Antonio’s Sinigang (Photo from their official website)
Antonio's Grill (Sinigang Na Baboy)
Well, sheesh. Can this guy do wrong, to begin with? Don't mean to gush here, but in my book, not really. Another stylish sinigang can be found here, with an offering of different souring agents to float your boat: sampaloc, mangga or bayabas. Pick your poison: pork belly, bangus, prawns, salmon sa miso, or if you're feeling particularly virtuous, plain ol' gulay. If you ask me, they should just do a tutti frutti siningang-everything in it! This is good stuff, and when eaten on a nice breezy evening, it is the perfect way to soothe your spirit and your stomach.

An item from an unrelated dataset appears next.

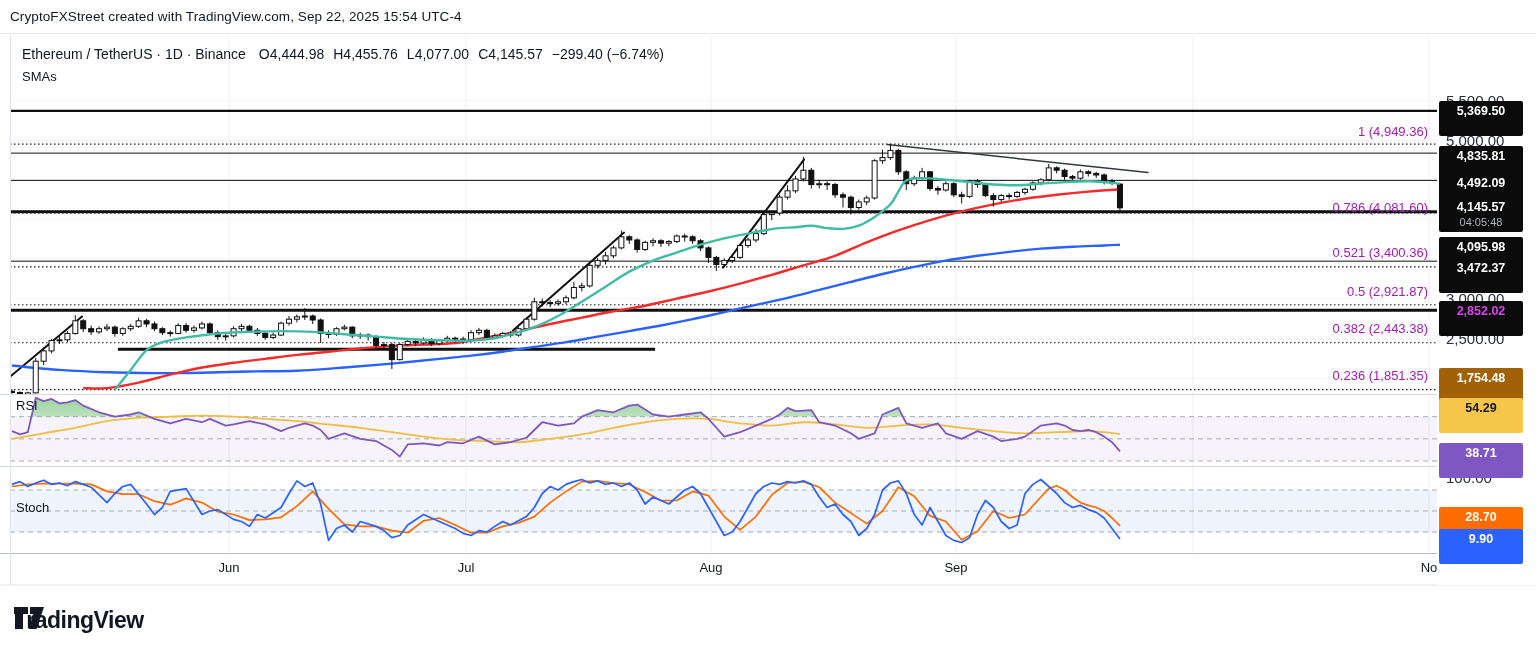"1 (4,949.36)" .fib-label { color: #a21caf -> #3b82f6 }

Sentro 1771 Corned Beef Sinigang
Sentro 1771 (Corned Beef Sinigang)
This is arguably one of the most famous (and fiendish!) of the modern-day sinigangs. Who is the mad scientist who thought of putting corned beef-that other Pinoy favorite (we may as well call it the "other" Spam)-into our beloved sinigang? Whoever it is, I want to shake their hand, because it is one of those unlikely matches that fit together like a hand in a glove. My favorite thing is when they ask you how sour you want your broth-a most thoughtful touch. A go-to of mine, and something I love making foreigners try because I think it's a great introduction to sinigang.
There you have it! Pass the patis and hot steaming rice, please. With the cooler, rainy months coming, go ahead and be a sour puss, and dig into some sinigang.